Да, все было очень аккуратно, но пахло отчаянием и нищетой, неприкаянностью, сырой одеждой и невыразимой печалью. Шлейф этой печали висел над всем лагерем.
У входной двери каждого барака висели списки названий готическим шрифтом. Я прочитал: «Восточная Пруссия. Земля Мемель. Западная Пруссия. Данциг. Позен. Кенигсберг. Штеттин. Верхняя Силезия. Герцогство Бранденбург. Саксония. Тюрингия. Мекленбург». Под названиями были нарисованы гербы провинций и городов — явно уже давно, так как краски совсем стерлись. На многих бараках были старые и новые названия тех областей, которые после войны отошли Советскому Союзу, Польше или ГДР. Конечно, в них жили в основном дети из Польши или из ГДР, но также и подростки из многих других стран.
Нам все время встречались девочки. Мне показалось, что девочек было больше, чем мальчиков. Или, может быть, мне так только показалось, потому что среди девочек было так много хорошеньких? После войны в мире выросло целое поколение симпатичных девушек. Их можно было встретить даже здесь. Почти все девушки были сдержанны, лишь немногие нам улыбались. Мальчики держались проще.
Здесь была и довольно большая церковь, полностью деревянная, с высокой открытой колокольней на четырех столбах, так что наверху можно было видеть колокола. Внутри было холодно. Берти сфотографировал маленького мальчика, который заснул, молясь на коленях перед алтарем.
Фройляйн Луиза торопливым шагом шла впереди нас и все нам объясняла.
Она объяснила нам технологию экстренного приема и сводила к представителю органа власти по этой процедуре. У него как раз были какой-то чех и переводчик. Такой процесс был долгим и трудным делом, с оформлением целой кучи бумаг. «Но так надо», — объяснила фройляйн. Она сводила нас к представителю бюро по трудоустройству, на станцию дезинсекции и в барак, где все дети сразу по поступлении проходили полное медицинское обследование. Фройляйн отвела нас к представителям Ведомства по охране конституции. Здесь за письменным столом сидели двое мужчин и беседовали с испанцем и греком. Мужчины говорили на этих языках. Как только мы вошли, они замолчали. Эти господа были немногословны. И, кроме того, они не разрешили Берти здесь фотографировать. Во всех других местах было можно, а здесь — нет.
Одного из господ этого ведомства звали Вильгельм Рогге, другого Альберт Кляйн.[19] По крайней мере, так они представились. Кляйн был крупным и толстым, Рогге был худым и в очках с очень толстыми стеклами.
Я понимал по-испански и спросил, не могу ли я участвовать в разговоре с молодым испанцем.
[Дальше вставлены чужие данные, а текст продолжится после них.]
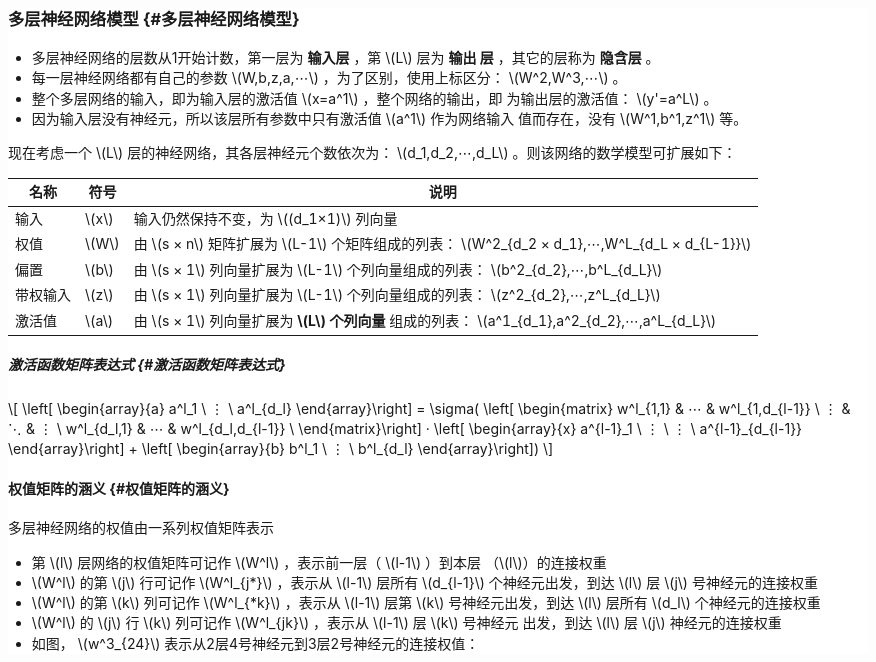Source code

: ### 多层神经网络模型 {#多层神经网络模型}

-   多层神经网络的层数从1开始计数，第一层为 **输入层** ，第 \\(L\\) 层为 **输出
    层** ，其它的层称为 **隐含层** 。
-   每一层神经网络都有自己的参数 \\(W,b,z,a,⋯\\) ，为了区别，使用上标区分：
    \\(W^2,W^3,⋯\\) 。
-   整个多层网络的输入，即为输入层的激活值 \\(x=a^1\\) ，整个网络的输出，即
    为输出层的激活值： \\(y'=a^L\\) 。
-   因为输入层没有神经元，所以该层所有参数中只有激活值 \\(a^1\\) 作为网络输入
    值而存在，没有 \\(W^1,b^1,z^1\\) 等。

现在考虑一个 \\(L​\\) 层的神经网络，其各层神经元个数依次为：
\\(d\_1,d\_2,⋯,d\_L​\\) 。则该网络的数学模型可扩展如下：

| 名称 | 符号    | 说明                                                                                      |
|----|-------|-----------------------------------------------------------------------------------------|
| 输入 | \\(x\\) | 输入仍然保持不变，为 \\((d\_1×1)\\) 列向量                                                |
| 权值 | \\(W\\) | 由 \\(s × n\\) 矩阵扩展为 \\(L-1\\) 个矩阵组成的列表： \\(W^2\_{d\_2 × d\_1},⋯,W^L\_{d\_L × d\_{L-1}}\\) |
| 偏置 | \\(b\\) | 由 \\(s × 1\\) 列向量扩展为 \\(L-1\\) 个列向量组成的列表： \\(b^2\_{d\_2},⋯,b^L\_{d\_L}\\) |
| 带权输入 | \\(z\\) | 由 \\(s × 1\\) 列向量扩展为 \\(L-1\\) 个列向量组成的列表： \\(z^2\_{d\_2},⋯,z^L\_{d\_L}\\) |
| 激活值 | \\(a\\) | 由 \\(s × 1\\) 列向量扩展为 **\\(L\\) 个列向量** 组成的列表： \\(a^1\_{d\_1},a^2\_{d\_2},⋯,a^L\_{d\_L}\\) |


##### 激活函数矩阵表达式 {#激活函数矩阵表达式}

\\[
\left[ \begin{array}{a} a^l\_1 \\ ⋮ \\ a^l\_{d\_l} \end{array}\right]
= \sigma(
    \left[ \begin{matrix}
        w^l\_{1,1} & ⋯  & w^l\_{1,d\_{l-1}} \\
        ⋮ & ⋱  & ⋮  \\
        w^l\_{d\_l,1} & ⋯  & w^l\_{d\_l,d\_{l-1}} \\
    \end{matrix}\right]  ·
    \left[ \begin{array}{x} a^{l-1}\_1 \\ ⋮ \\ ⋮ \\ a^{l-1}\_{d\_{l-1}} \end{array}\right] +
    \left[ \begin{array}{b} b^l\_1 \\ ⋮ \\ b^l\_{d\_l} \end{array}\right])
\\]


#### 权值矩阵的涵义 {#权值矩阵的涵义}

多层神经网络的权值由一系列权值矩阵表示

-   第 \\(l\\) 层网络的权值矩阵可记作 \\(W^l\\) ，表示前一层（ \\(l-1\\) ）到本层
    （\\(l\\)）的连接权重
-   \\(W^l\\) 的第 \\(j\\) 行可记作 \\(W^l\_{j\*}\\)
    ，表示从 \\(l-1\\) 层所有 \\(d\_{l-1}\\) 个神经元出发，到达 \\(l\\)
    层 \\(j\\) 号神经元的连接权重
-   \\(W^l\\) 的第 \\(k\\) 列可记作 \\(W^l\_{\*k}\\)
    ，表示从 \\(l-1\\) 层第 \\(k\\) 号神经元出发，到达 \\(l\\)
    层所有 \\(d\_l\\) 个神经元的连接权重
-   \\(W^l\\) 的 \\(j\\) 行 \\(k\\) 列可记作 \\(W^l\_{jk}\\) ，表示从 \\(l-1\\) 层 \\(k\\) 号神经元
    出发，到达 \\(l\\) 层 \\(j\\) 神经元的连接权重
-   如图， \\(w^3\_{24}\\) 表示从2层4号神经元到3层2号神经元的连接权值：
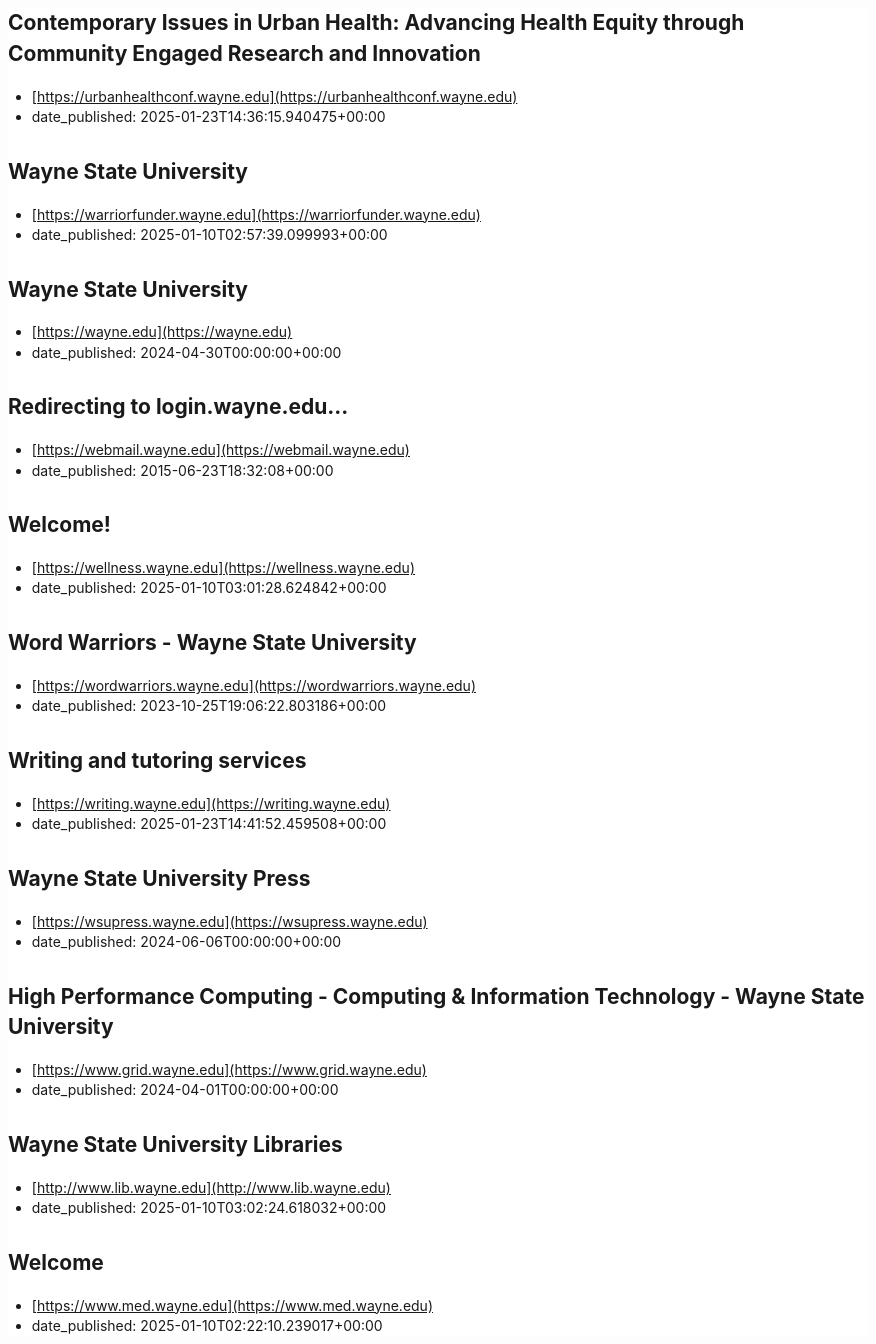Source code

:  ## Contemporary Issues in Urban Health: Advancing Health Equity through Community Engaged Research and Innovation
 - [https://urbanhealthconf.wayne.edu](https://urbanhealthconf.wayne.edu)
 - date_published: 2025-01-23T14:36:15.940475+00:00

 ## Wayne State University
 - [https://warriorfunder.wayne.edu](https://warriorfunder.wayne.edu)
 - date_published: 2025-01-10T02:57:39.099993+00:00

 ## Wayne State University
 - [https://wayne.edu](https://wayne.edu)
 - date_published: 2024-04-30T00:00:00+00:00

 ## Redirecting to login.wayne.edu...
 - [https://webmail.wayne.edu](https://webmail.wayne.edu)
 - date_published: 2015-06-23T18:32:08+00:00

 ## Welcome!
 - [https://wellness.wayne.edu](https://wellness.wayne.edu)
 - date_published: 2025-01-10T03:01:28.624842+00:00

 ## Word Warriors - Wayne State University
 - [https://wordwarriors.wayne.edu](https://wordwarriors.wayne.edu)
 - date_published: 2023-10-25T19:06:22.803186+00:00

 ## Writing and tutoring services
 - [https://writing.wayne.edu](https://writing.wayne.edu)
 - date_published: 2025-01-23T14:41:52.459508+00:00

 ## Wayne State University Press
 - [https://wsupress.wayne.edu](https://wsupress.wayne.edu)
 - date_published: 2024-06-06T00:00:00+00:00

 ## High Performance Computing - Computing & Information Technology - Wayne State University
 - [https://www.grid.wayne.edu](https://www.grid.wayne.edu)
 - date_published: 2024-04-01T00:00:00+00:00

 ## Wayne State University Libraries
 - [http://www.lib.wayne.edu](http://www.lib.wayne.edu)
 - date_published: 2025-01-10T03:02:24.618032+00:00

 ## Welcome
 - [https://www.med.wayne.edu](https://www.med.wayne.edu)
 - date_published: 2025-01-10T02:22:10.239017+00:00
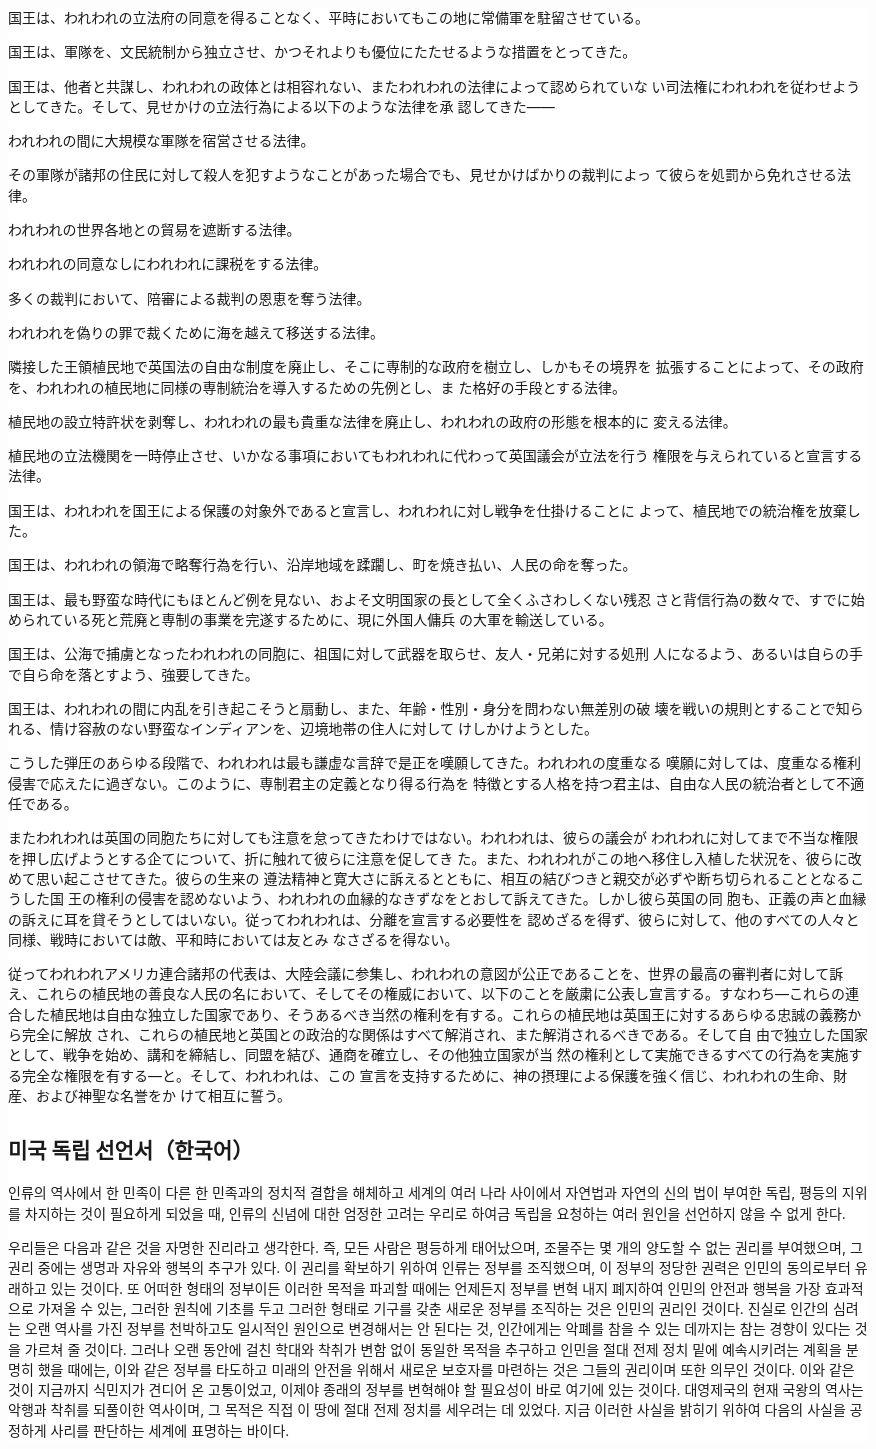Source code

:国王は、われわれの立法府の同意を得ることなく、平時においてもこの地に常備軍を駐留させている。

国王は、軍隊を、文民統制から独立させ、かつそれよりも優位にたたせるような措置をとってきた。

国王は、他者と共謀し、われわれの政体とは相容れない、またわれわれの法律によって認められていな い司法権にわれわれを従わせようとしてきた。そして、見せかけの立法行為による以下のような法律を承 認してきた――

われわれの間に大規模な軍隊を宿営させる法律。

その軍隊が諸邦の住民に対して殺人を犯すようなことがあった場合でも、見せかけばかりの裁判によっ て彼らを処罰から免れさせる法律。

われわれの世界各地との貿易を遮断する法律。

われわれの同意なしにわれわれに課税をする法律。

多くの裁判において、陪審による裁判の恩恵を奪う法律。

われわれを偽りの罪で裁くために海を越えて移送する法律。

隣接した王領植民地で英国法の自由な制度を廃止し、そこに専制的な政府を樹立し、しかもその境界を 拡張することによって、その政府を、われわれの植民地に同様の専制統治を導入するための先例とし、ま た格好の手段とする法律。

植民地の設立特許状を剥奪し、われわれの最も貴重な法律を廃止し、われわれの政府の形態を根本的に 変える法律。

植民地の立法機関を一時停止させ、いかなる事項においてもわれわれに代わって英国議会が立法を行う 権限を与えられていると宣言する法律。

国王は、われわれを国王による保護の対象外であると宣言し、われわれに対し戦争を仕掛けることに よって、植民地での統治権を放棄した。

国王は、われわれの領海で略奪行為を行い、沿岸地域を蹂躙し、町を焼き払い、人民の命を奪った。

国王は、最も野蛮な時代にもほとんど例を見ない、およそ文明国家の長として全くふさわしくない残忍 さと背信行為の数々で、すでに始められている死と荒廃と専制の事業を完遂するために、現に外国人傭兵 の大軍を輸送している。

国王は、公海で捕虜となったわれわれの同胞に、祖国に対して武器を取らせ、友人・兄弟に対する処刑 人になるよう、あるいは自らの手で自ら命を落とすよう、強要してきた。

国王は、われわれの間に内乱を引き起こそうと扇動し、また、年齢・性別・身分を問わない無差別の破 壊を戦いの規則とすることで知られる、情け容赦のない野蛮なインディアンを、辺境地帯の住人に対して けしかけようとした。

こうした弾圧のあらゆる段階で、われわれは最も謙虚な言辞で是正を嘆願してきた。われわれの度重なる 嘆願に対しては、度重なる権利侵害で応えたに過ぎない。このように、専制君主の定義となり得る行為を 特徴とする人格を持つ君主は、自由な人民の統治者として不適任である。

またわれわれは英国の同胞たちに対しても注意を怠ってきたわけではない。われわれは、彼らの議会が われわれに対してまで不当な権限を押し広げようとする企てについて、折に触れて彼らに注意を促してき た。また、われわれがこの地へ移住し入植した状況を、彼らに改めて思い起こさせてきた。彼らの生来の 遵法精神と寛大さに訴えるとともに、相互の結びつきと親交が必ずや断ち切られることとなるこうした国 王の権利の侵害を認めないよう、われわれの血縁的なきずなをとおして訴えてきた。しかし彼ら英国の同 胞も、正義の声と血縁の訴えに耳を貸そうとしてはいない。従ってわれわれは、分離を宣言する必要性を 認めざるを得ず、彼らに対して、他のすべての人々と同様、戦時においては敵、平和時においては友とみ なさざるを得ない。

従ってわれわれアメリカ連合諸邦の代表は、大陸会議に参集し、われわれの意図が公正であることを、世界の最高の審判者に対して訴え、これらの植民地の善良な人民の名において、そしてその権威において、以下のことを厳粛に公表し宣言する。すなわち―これらの連合した植民地は自由な独立した国家であり、そうあるべき当然の権利を有する。これらの植民地は英国王に対するあらゆる忠誠の義務から完全に解放 され、これらの植民地と英国との政治的な関係はすべて解消され、また解消されるべきである。そして自 由で独立した国家として、戦争を始め、講和を締結し、同盟を結び、通商を確立し、その他独立国家が当 然の権利として実施できるすべての行為を実施する完全な権限を有する―と。そして、われわれは、この 宣言を支持するために、神の摂理による保護を強く信じ、われわれの生命、財産、および神聖な名誉をか けて相互に誓う。

## 미국 독립 선언서（한국어）

인류의 역사에서 한 민족이 다른 한 민족과의 정치적 결합을 해체하고 세계의 여러 나라 사이에서 자연법과 자연의 신의 법이 부여한 독립, 평등의 지위를 차지하는 것이 필요하게 되었을 때, 인류의 신념에 대한 엄정한 고려는 우리로 하여금 독립을 요청하는 여러 원인을 선언하지 않을 수 없게 한다.

우리들은 다음과 같은 것을 자명한 진리라고 생각한다. 즉, 모든 사람은 평등하게 태어났으며, 조물주는 몇 개의 양도할 수 없는 권리를 부여했으며, 그 권리 중에는 생명과 자유와 행복의 추구가 있다. 이 권리를 확보하기 위하여 인류는 정부를 조직했으며, 이 정부의 정당한 권력은 인민의 동의로부터 유래하고 있는 것이다. 또 어떠한 형태의 정부이든 이러한 목적을 파괴할 때에는 언제든지 정부를 변혁 내지 폐지하여 인민의 안전과 행복을 가장 효과적으로 가져올 수 있는, 그러한 원칙에 기초를 두고 그러한 형태로 기구를 갖춘 새로운 정부를 조직하는 것은 인민의 권리인 것이다. 진실로 인간의 심려는 오랜 역사를 가진 정부를 천박하고도 일시적인 원인으로 변경해서는 안 된다는 것, 인간에게는 악폐를 참을 수 있는 데까지는 참는 경향이 있다는 것을 가르쳐 줄 것이다. 그러나 오랜 동안에 걸친 학대와 착취가 변함 없이 동일한 목적을 추구하고 인민을 절대 전제 정치 밑에 예속시키려는 계획을 분명히 했을 때에는, 이와 같은 정부를 타도하고 미래의 안전을 위해서 새로운 보호자를 마련하는 것은 그들의 권리이며 또한 의무인 것이다. 이와 같은 것이 지금까지 식민지가 견디어 온 고통이었고, 이제야 종래의 정부를 변혁해야 할 필요성이 바로 여기에 있는 것이다. 대영제국의 현재 국왕의 역사는 악행과 착취를 되풀이한 역사이며, 그 목적은 직접 이 땅에 절대 전제 정치를 세우려는 데 있었다. 지금 이러한 사실을 밝히기 위하여 다음의 사실을 공정하게 사리를 판단하는 세계에 표명하는 바이다.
— Нет, — отрезал Рогге. — Исключено.
— Если вы уже огляделись, то мы бы просили вас покинуть кабинет, — сказал Кляйн. — У нас масса работы.
— Послушайте… — начал я.
— Прошу вас, — сказал Кляйн.
С Ведомством по охране конституции ничего не поделаешь. Без прикрытия тут нельзя. Я выразил это вслух. Господа Кляйн и Рогге улыбнулись, вежливо и непринужденно.
Фройляйн Луиза продемонстрировала нам кабинет Каритаса, кабинет Рабочего благотворительного общества и кабинет лагерного психолога. Показала нам два белых барака, в которых жили воспитательницы. Сводила нас в большую кухню общины, где девочки в синих передниках чистили картошку. Повела нас в медицинский барак. Врача в тот момент на месте не было, но мы увидели, что барак был очень хорошо оснащен медицинскими приборами, аппаратурой, медикаментами и располагал помещением, в котором был даже операционный стол. Фройляйн Луиза проводила нас на коммутатор лагеря. Там сидела симпатичная девушка перед древним распределительным шкафом и вставляла штепсели. Ее звали Вера Грюндлих, и я с ней немного пофлиртовал.
Мы хотели поговорить со взрослыми, с детьми и подростками. Фройляйн Луиза привела двух переводчиков, владеющих всеми языками, на которых здесь говорили. Мы попросили детей и молодых людей рассказать, почему они бежали. Причины всегда приводились политические. Диктофон записывал, микрофон я держал в руке.
— Не всегда политические, — шепнула мне фройляйн Луиза. — Довольно часто что-нибудь другое, но им нужно говорить, что по политическим, чтобы в процессе приема их признали политическими беженцами, понимаете?
Потом, примерно через два часа, фройляйн Луиза высказала желание показать нам свой рабочий кабинет. Мы пошли по луговой траве в сторону барака на задах лагеря.